He also said gardaí were concerned that they see an initial call on open source media, then these groups go to covert source of communicating.

"That tells us there's a problem here," he said, "we should be concerned".

Drew Harris also described the small protest outside the Central Criminal Court last week during which Caroline Donohoe, the wife of the late Detective Garda Adrian Donohoe, was shouted at as "disgraceful behaviour".

However, he said disgraceful behaviour does not breach public order legislation and the circumstances gardaí found themselves in meant they were constrained by what the law allow them to do at that point.

Dr Natasha Dromey, specialist in international terrorism at UCC, has said the far-right movements seen across the world have led to a normalising of view and the associated behaviour here. 

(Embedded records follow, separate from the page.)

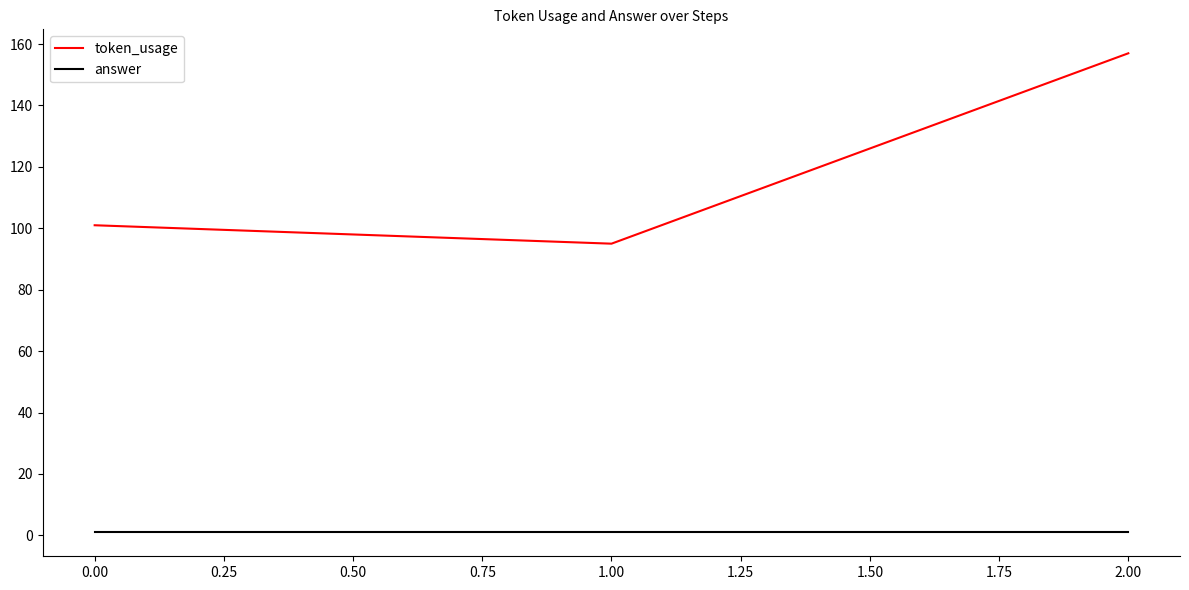

Which series has the largest total across all categories?

token_usage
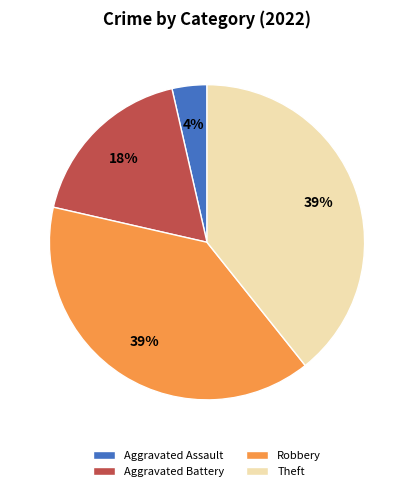

Which has a higher value, Aggravated Battery or Theft?

Theft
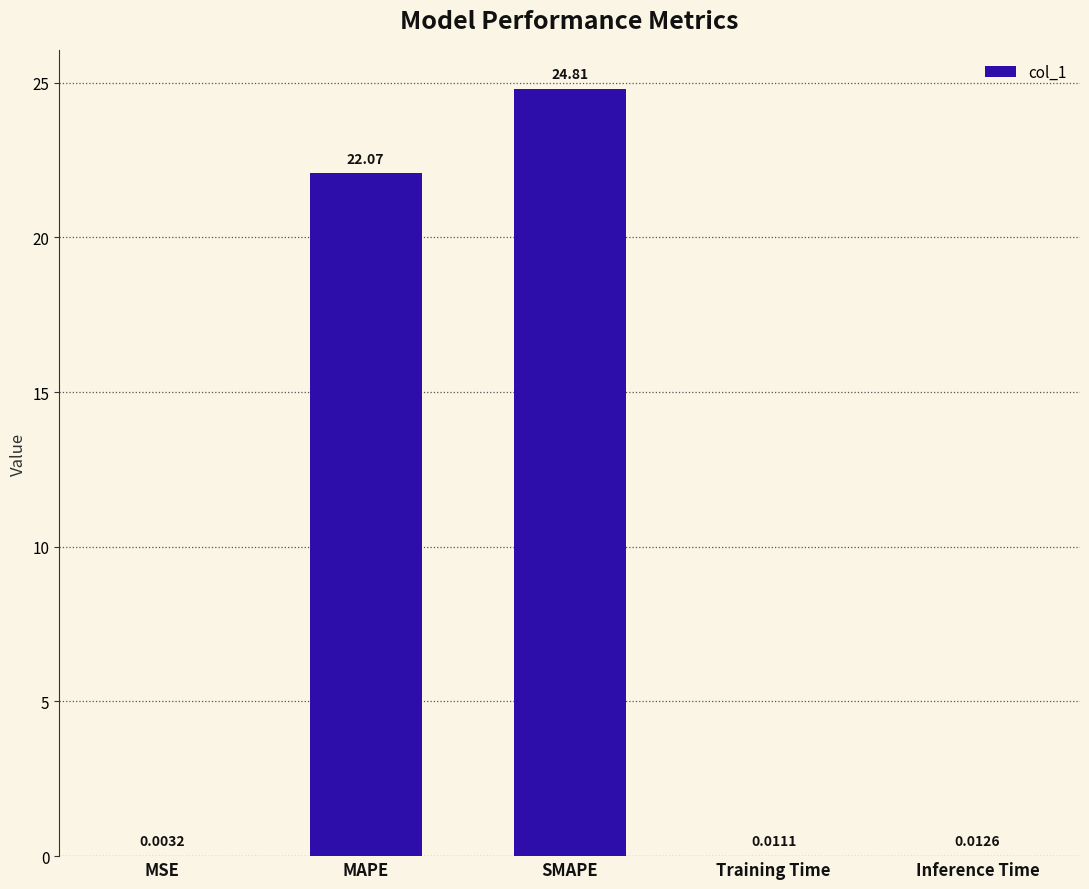

What is the average value?

9.4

Dr Dromey was speaking on RTÉ's Drivetime after the Garda Commissioner insisted Gardaí were not "heavy handed" in policing anti-lockdown protests in Dublin yesterday.  

Eleven people were arrested during clashes, and nine have since been charged. 

Dr Dromey said it is now become "acceptable" to have extreme viewpoints and to subsequently share them on social media. 

She said: "They are masters at preying on fear." 

She said the gardaí and the government will face a challenge as they try to deal with large gatherings without being seen that they are "suppressing the voice of the people."

She added: "This will provide these groups with more firepower."